In an ideal scenario, an AirTag stalking victim would be able to call law enforcement or go to a police station, show them their anti-stalking notification, and get the help they need on the spot. Once a victim is safe, police could get the tracker information they need from Apple to pay a visit to the owner.

However, most police departments haven't caught up.

Across several cases in California, stalking victims were told by law enforcement that their anti-stalking notifications were non-emergencies. One woman was told that she needed to bring the AirTag with her to the station — which is the right thing to do.

Another said that the police told her that Apple's notifications weren't enough evidence — and that she could only file a report if someone showed up at her home. This is dangerous and irresponsible, given that Apple can and will respond to law enforcement requests for information about who owns the AirTag in question.

Using 19th or 20th century techniques isn't how to deal with potential stalking cases in the 21st century. This type of lackadaisical response from law enforcement puts people at risk.

There's an argument to be made that most local police departments don't have the resources to investigate every instance of electronically enabled stalking. At the very least, however, law enforcement has a responsibility to take stalking allegations seriously and take five minutes out of their busy day to contact Apple about it.

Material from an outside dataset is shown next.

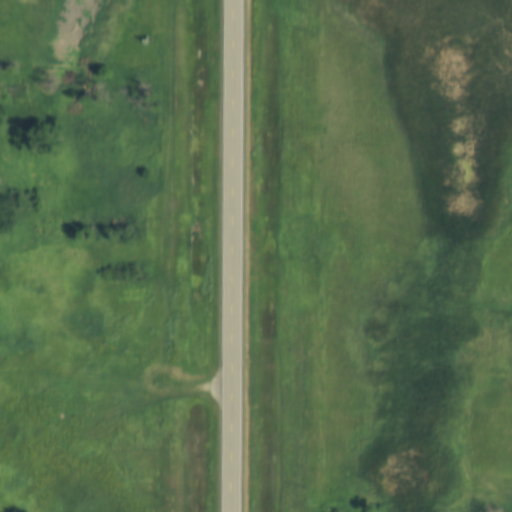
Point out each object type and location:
road: (238, 256)
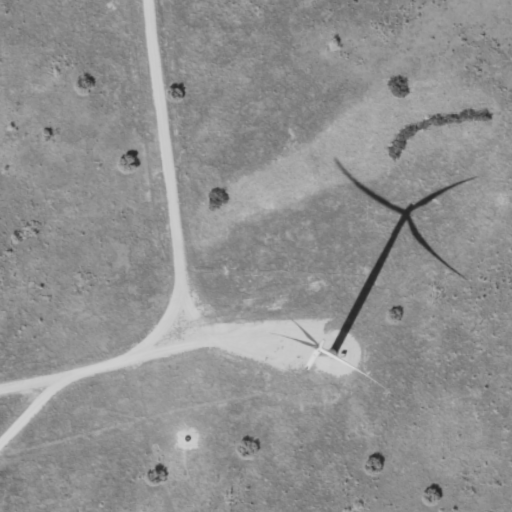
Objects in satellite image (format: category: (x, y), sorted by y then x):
road: (179, 270)
wind turbine: (310, 326)
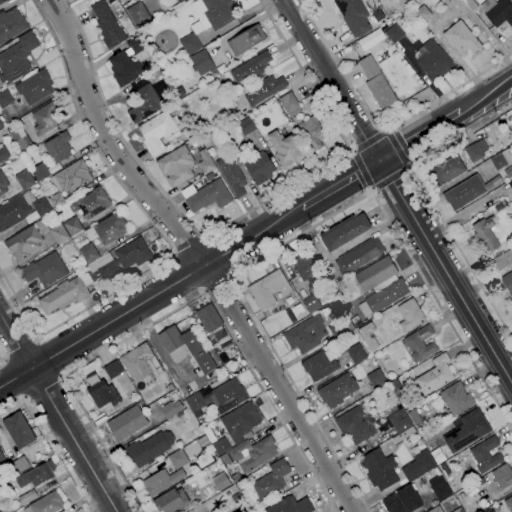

This doesn't even require a visit to Cupertino. There is a portal for law enforcement to issue requests and file subpoenas. And, Apple typically responds within 24 hours.

Solutions

The onus of security should not have to be on victims of stalking, but you should know how to protect yourself. The answer is not to smash the tag with a hammer.

If you own an iPhone, update to the latest iOS and take anti-stalking notifications seriously. If you have an Android, download Apple's "Tracker Detect" app so you can detect unwanted AirTags.

Finding a solution to AirTag and other types of electronic stalking will be a joint effort.
Finding a solution to AirTag and other types of electronic stalking will be a joint effort.

If you find an AirTag that has been planted on you or your vehicle, take the battery out. Then call law enforcement, and hope that they're willing to help you. Hope shouldn't be required for victims of stalking either.

Apple, for its part, should continue to refine its anti-stalking mechanisms. Reducing the timeframe for unwanted accessory alerts is a start, and so is turning up the volume on the separated AirTag automatic beep. Giving users an option to see unwanted accessories in an AR view could make finding and disposing of unwanted AirTags much easier.

It's also up to manufacturers of third-party tracking devices to issue their own anti-stalking mechanisms. Tile is working on their own safety features, but any producer of location-tracking devices should be required to implement anti-stalking features.

Police departments should also allocate some resources to dealing with electronic stalking, given that GPS trackers have been in the field and used by miscreants for almost 20 years. At the very least, they should be prepared to receive discovered AirTags from victims, contact Apple about the owner, and hold them as evidence.

The solution to AirTag stalking — or any type of stalking — isn't going to be deployed by one single entity. It'll take a joint effort to put an end to it, or at least, make it much more difficult to pull off.